Mother of disabled woman propelled by love to make daughter's life meaningful
May 8, 2004
TORONTO (CP) - No matter how old you get I'll always be your mother, and I'll always worry about you.
It's a familiar sentiment, shared by women from all walks of life who have watched their children grow into adulthood and leave the family nest.
For the mothers of disabled children there's an added concern - will their kids be able to lead fulfilling lives in a world built for the able-bodied?
"Rebecca requires a considerable amount of care," said Susan Beayni of her daughter, 21, who cannot speak, has an intellectual disability and uses a wheelchair. "That requires a fair bit of energy on our part, but nothing compared to the energy that's required to try to teach the world a different way of thinking."

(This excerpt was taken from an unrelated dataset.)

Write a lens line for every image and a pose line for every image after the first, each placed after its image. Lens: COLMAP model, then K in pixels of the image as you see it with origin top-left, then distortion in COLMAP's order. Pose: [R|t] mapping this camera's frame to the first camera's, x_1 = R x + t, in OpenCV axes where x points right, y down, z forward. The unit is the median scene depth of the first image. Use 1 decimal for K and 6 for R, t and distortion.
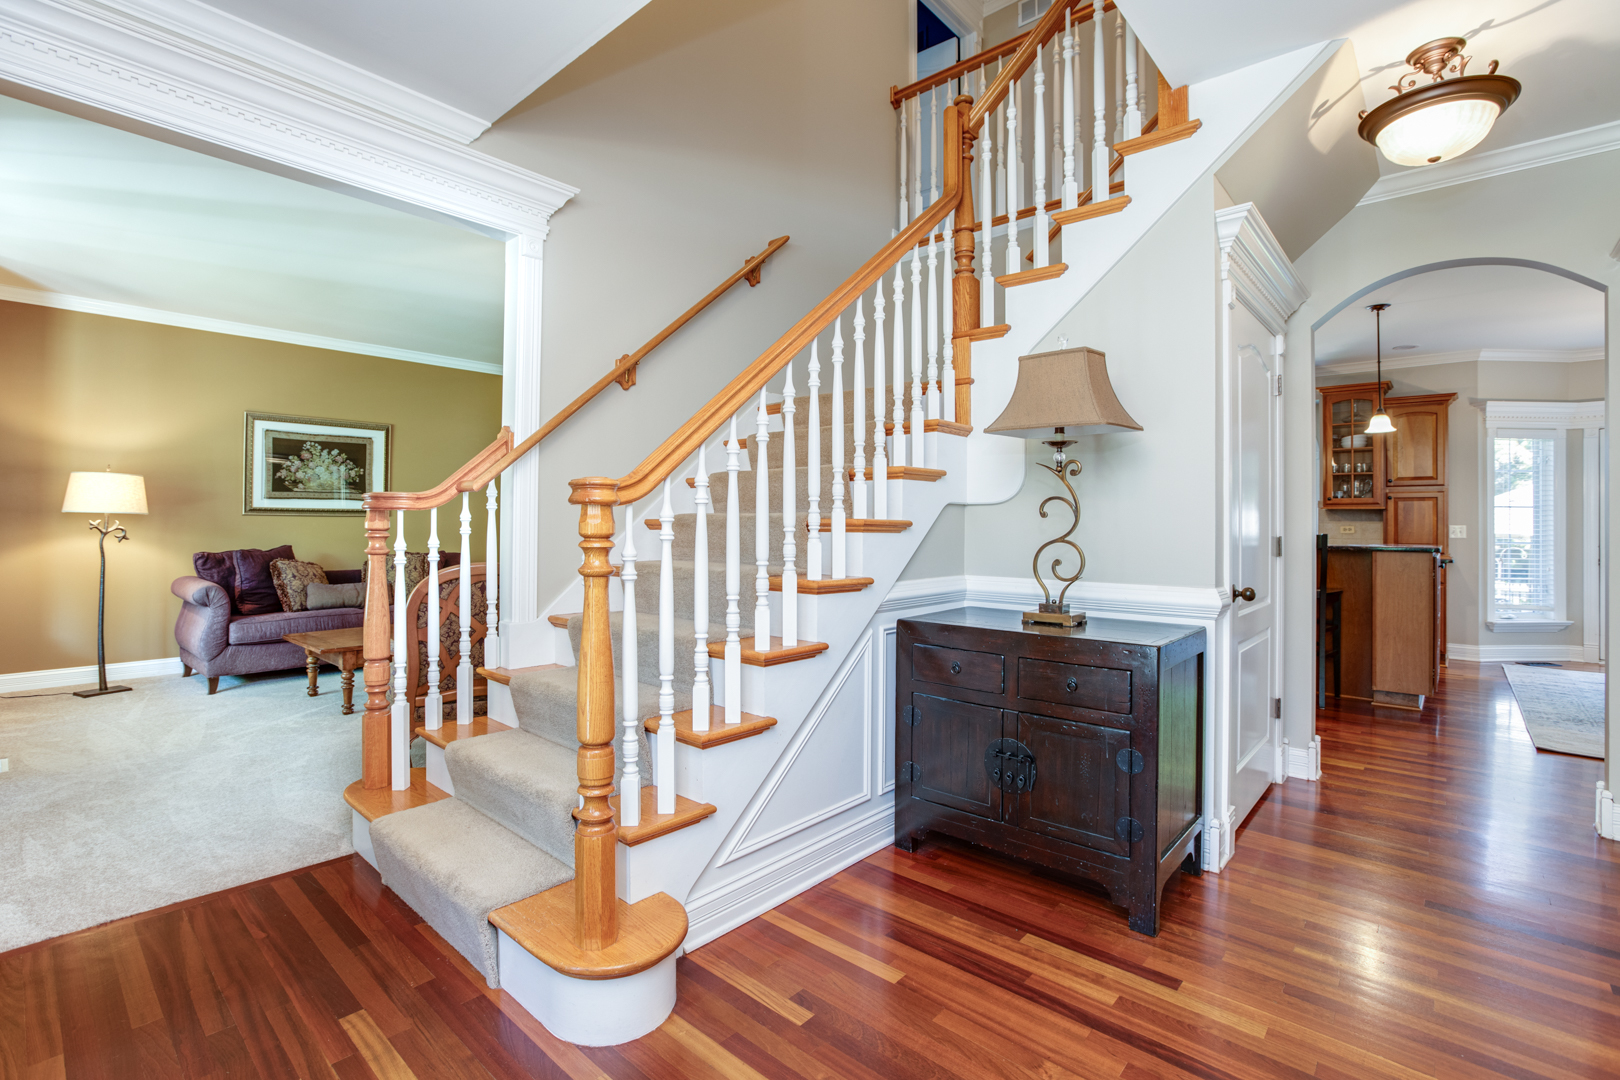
lens RADIAL K [[740.2, 0, 810.4], [0, 740.2, 537.4], [0, 0, 1]] dist [-0.011228, 0.001513]
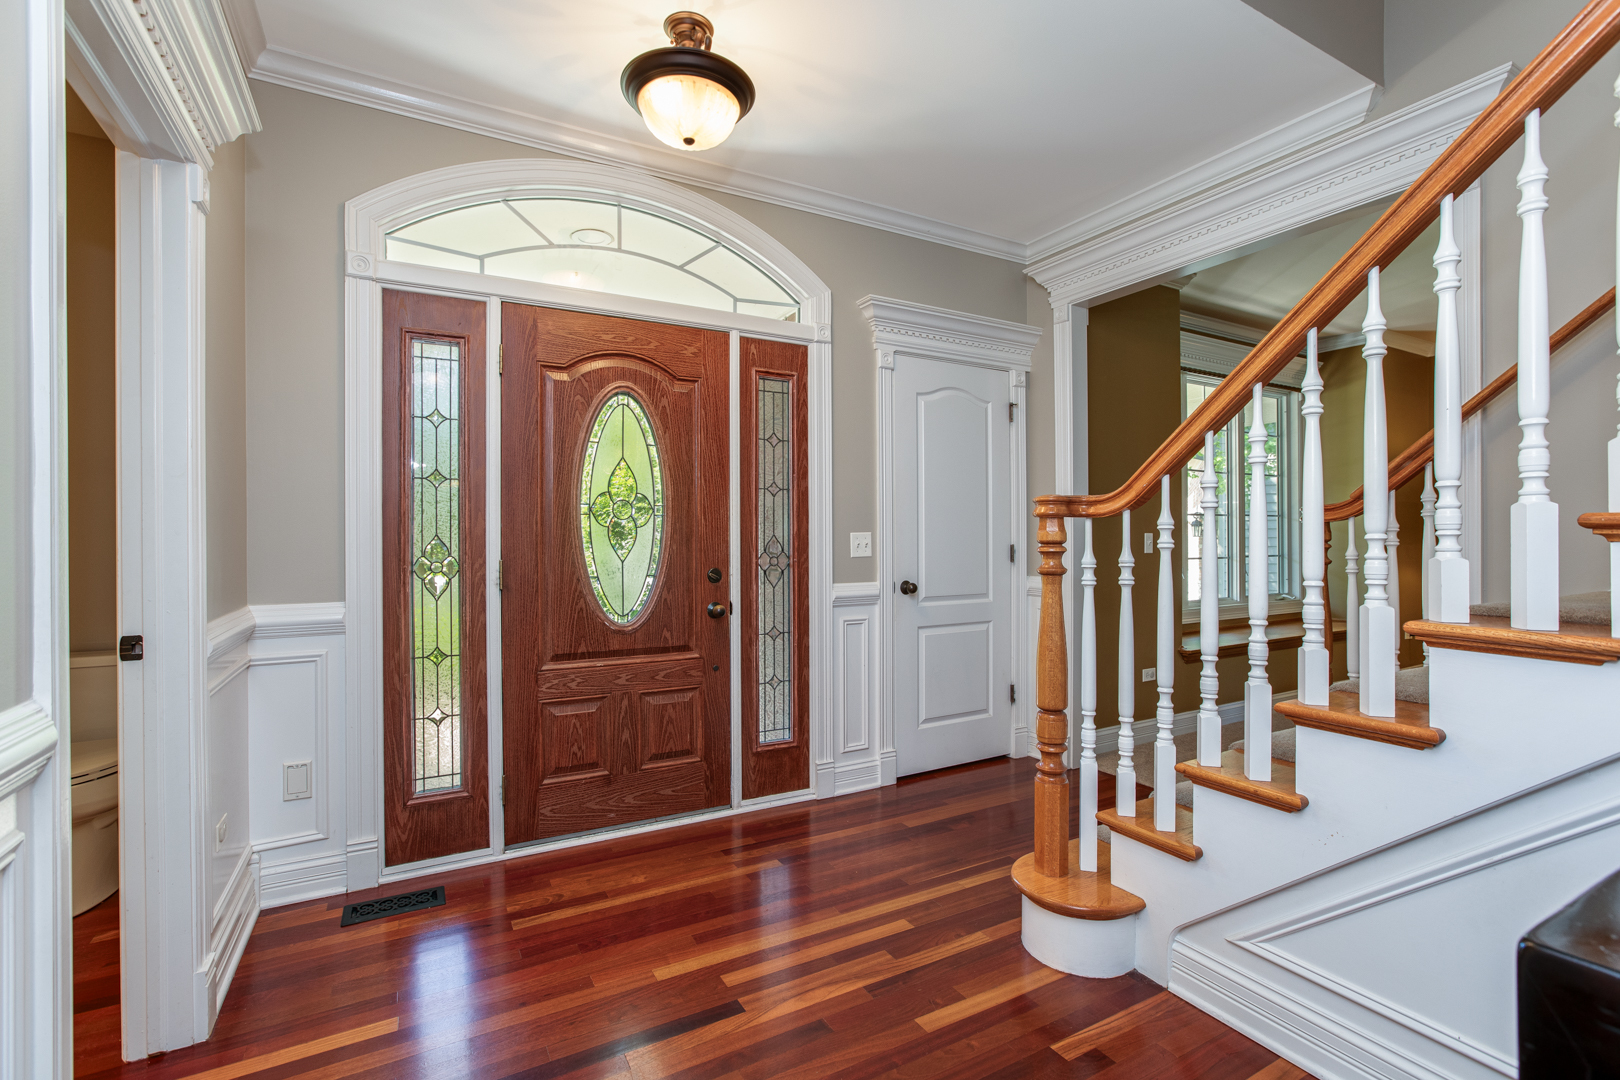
lens RADIAL K [[740.2, 0, 810.9], [0, 740.2, 538.8], [0, 0, 1]] dist [-0.011228, 0.001513]
pose [[-0.328474, 0.003204, -0.944507, 0.999174], [0.002181, 0.999994, 0.002633, -0.011411], [0.944510, -0.001195, -0.328479, 1.012634]]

Ensuring that Rebecca leads a productive life - one in which she both contributes to, and benefits from, the community in which she lives - has been a lifelong pursuit for Beayni. From the moment her infant daughter was diagnosed with a disability, she knew it wasn't going to be easy.
"All of the sudden you no longer get the reaction 'oh, congratulations, it's wonderful, you have a lovely new baby,"' said the Toronto resident. "People don't know whether to mourn, or say I'm sorry, so they don't say anything. You miss out on all the incredible joys of just having a new baby."
All the expectations and dreams that accompany that birth - will he make quarterback in his senior year? Will she favour the ballet, science, or both? - seem to evaporate as the medical profession and those around you "put limitations on the possibility for your child."
"They don't even know your child," said Beayni, who was determined that Rebecca would go to her local school, have able-bodied friends and lead a productive life.
"Nobody really expects them to be able to have a real life. They can't even envision it," she said. "The only reason it happened for Rebecca was because we said, 'why not?"'
Watching Beayni deliver that message at a recent disability conference in Toronto, one can't help be moved by the seemingly boundless energy and enthusiasm she exudes while telling her daughter's story.
But Beayni, like any mother, isn't immune from exhaustion. The degree of planning that her daughter's life requires makes for little spontaneity in the lives of the Beayni family, which includes dad Simon and 18-year-old sister Nicole. The constant stream of volunteers that comes into the family home to support Rebecca means their life is essentially an open book.
"Love for our daughter" is the driving force that helps the family overcome those hurdles, said Beayni, who was off to Gananoque, Ont., with Rebecca after the Toronto conference to address a meeting of Family Alliance Ontario.
"She's an amazing woman. An inspiration, I know, for Rebecca's life and anyone who comes in contact with her," Anna Mongillo, a close friend of Rebecca's, said of Beayni. "She's committed to seeing Rebecca grow and achieve all her dreams, but she has that same goal for other people with disabilities as well."
The two girls have known each other since Rebecca invited Anna to dance with her in a church group some five years ago. Mongillo, 23, is just one of the many able-bodied friends that help make Rebecca's life a fulfilling one.
"Typically, in our society, someone like Rebecca (after completing high school) would go into a day program where she basically wouldn't do anything," said Beayni. "It would be custodial care all day long."
Although Rebecca can't speak, those who know her well can tell what makes her happy through her facial expressions. To that end, Beayni lets her daughter make her own choices. That has led to volunteer work at the Royal Ontario Museum and at shelters for troubled youth.
Given the barriers in society for the disabled, Beayni has to work hard to make Rebecca's dreams possible.
"Mothers are essential to this whole thing," said Helen Healy of the Bloorview MacMillan Children's Centre in Toronto. "I think bringing up any child would present a challenge, but if you have a child that has special needs... you have the challenge of supporting them."
That means often fighting advocacy battles and putting systems in place so the child can develop and learn. And planning for 'what happens when we're no longer here' becomes crucial for parents of disabled children.
Like any other family, the Beaynis are planning for the future. Simon, a builder, is hard at work on a new home with a separate, three-bedroom apartment for Rebecca. It will give her a degree of independence, but her parents will still be close at hand.
And over the past 12 years, Beayni has worked tirelessly to put together what she calls a circle of support for Rebecca. The type of government funding required for her daughter to pursue her ambitions just doesn't exist, so friends and volunteers from the community are invited to become part of Rebecca's life. They work, play, and socialize with her, each giving their time freely.
"These are not paid service providers, these are people in the community who have become her friends," said Beayni. Those who become involved in Rebecca's life quickly learn that it's not a one-sided relationship.
"Individuals, even though they may be totally dependant, have gifts to share," she said. "It's not just about Rebecca, it's about building better communities."